Radar reveals liquid water beneath south pole of Mars

ESA's Mars Express probe used its radar instrument to detect the presence of water deep beneath the surface of Mars' southern polar region. File Photo by NASA

July 26 (UPI) — New radar observations made by the European Space Agency’s Mars Express probe suggest the presence of a small pond of liquid water buried beneath ice and dust near the Red Planet’s south pole.

The radar images offer first conclusive evidence of liquid water on Mars.

That water was once plentiful on Mars is widely accepted by planetary scientists. Researchers have found geological and chemical evidence of its historical presence.

But the Red Planet’s climate has changed significantly over time, and almost all of Mars’ ancient water is now gone. Astronomers agree that the majority of the water that remains on Mars is permanently frozen — but not all.

Scientists have previously identified signs that some water still occasionally exists in liquid form, but hard and conclusive proof has been difficult to find.

Planetary scientists have long suspected that pockets of liquid water could be hiding beneath layers of polar ice.

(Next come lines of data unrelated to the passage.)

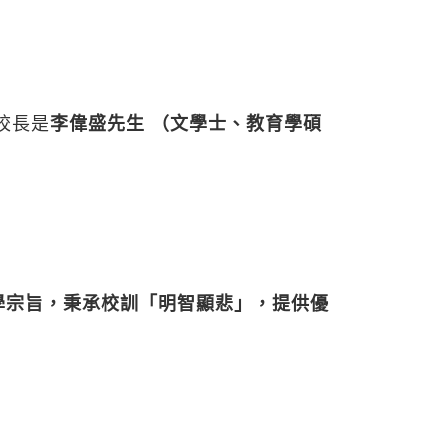
校長是
李偉盛先生 （文學士、教育學碩
學宗旨，秉承校訓「明智顯悲」，提供優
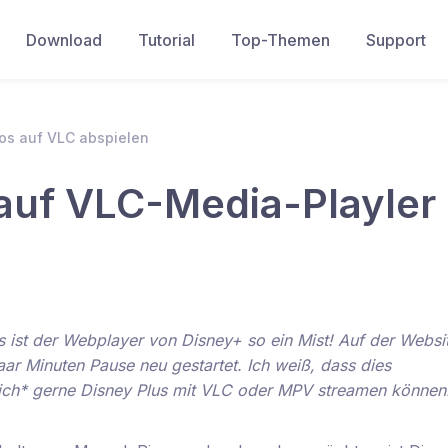
Download
Tutorial
Top-Themen
Support
os auf VLC abspielen
 auf VLC-Media-Playler
ngs ist der Webplayer von Disney+ so ein Mist! Auf der Websi
aar Minuten Pause neu gestartet. Ich weiß, dass dies
klich* gerne Disney Plus mit VLC oder MPV streamen können.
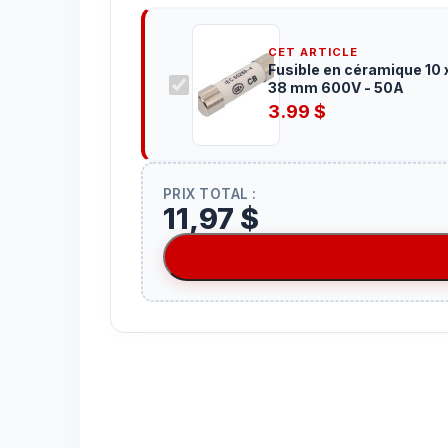
CET ARTICLE
Fusible en céramique 10 
38 mm 600V - 50A
3.99
$
PRIX TOTAL :
11,97 $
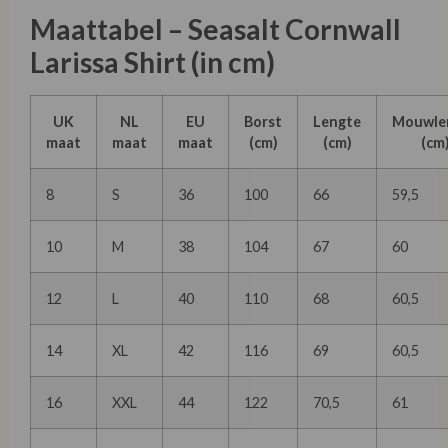
Maattabel – Seasalt Cornwall
Larissa Shirt (in cm)
UK
NL
EU
Borst
Lengte
Mouwle
maat
maat
maat
(cm)
(cm)
(cm
8
S
36
100
66
59,5
10
M
38
104
67
60
12
L
40
110
68
60,5
14
XL
42
116
69
60,5
16
XXL
44
122
70,5
61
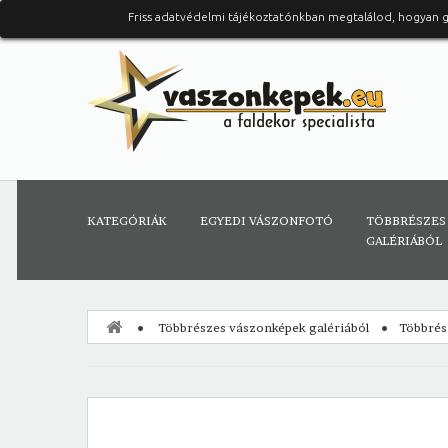
Friss adatvédelmi tájékoztatónkban megtalálod, hogyan 
KATEGÓRIÁK
EGYEDI VÁSZONFOTÓ
TÖBBRÉSZES
GALÉRIÁBÓL
Többrészes vászonképek galériából
Többrés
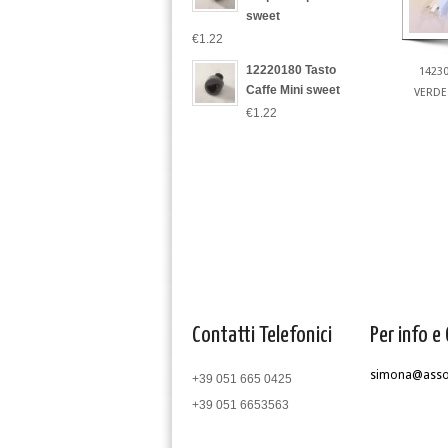
sweet
€1.22
12220180 Tasto
1423
Caffe Mini sweet
VERDE 
€1.22
Contatti Telefonici
Per info e 
simona@assom
+39 051 665 0425
+39 051 6653563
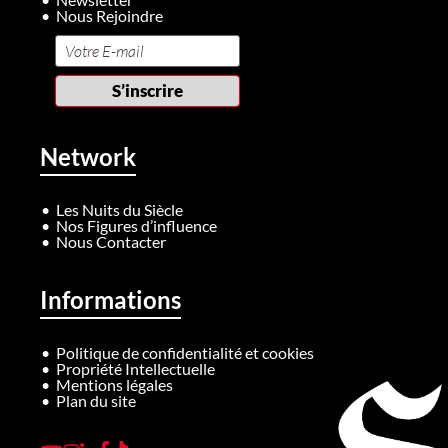
Nous Rejoindre
Network
Les Nuits du Siècle
Nos Figures d’influence
Nous Contacter
Informations
Politique de confidentialité et cookies
Propriété Intellectuelle
Mentions légales
Plan du site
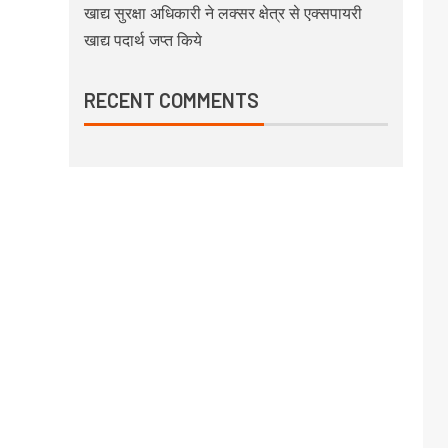
खाद्य सुरक्षा अधिकारी ने लक्सर क्षेत्र से एक्सपायरी
खाद्य पदार्थ जप्त किये
RECENT COMMENTS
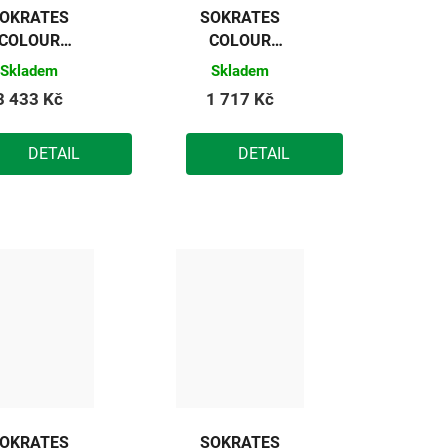
OKRATES
SOKRATES
COLOUR
COLOUR
SPORT
SPORT
Skladem
Skladem
základní
základní
3 433 Kč
1 717 Kč
barva na
barva na
dřevěné
dřevěné
DETAIL
DETAIL
podlahy
podlahy
oranžová)
(oranžová)
10kg
5kg
OKRATES
SOKRATES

The pressure of all the heavy ice and the presence of salts could sufficiently lower the melting point, scientists surmised.

ESA’s Mars Express has detected liquid water under the planet’s surface, scientists reported on Wednesday. Photo by ESA

To prove their theory, scientists have been using the Mars Express probe’s radar instrument MARSIS to collect high-definition images of the south pole’s subsurface layers. The composition of subsurface layers affect the returned radar signal, allowing scientists to map the underground topography.

New data from MARSIS revealed a large layer with heightened reflectivity deep beneath layers of ice and dust.

“This subsurface anomaly on Mars has radar properties matching water or water-rich sediments,” Roberto Orosei, principal investigator of the MARSIS experiment, said in an ESA news release. “This is just one small study area; it is an exciting prospect to think there could be more of these underground pockets of water elsewhere, yet to be discovered.”

Orosei and his colleagues detailed their discovery in a paper published Wednesday in the journal Science.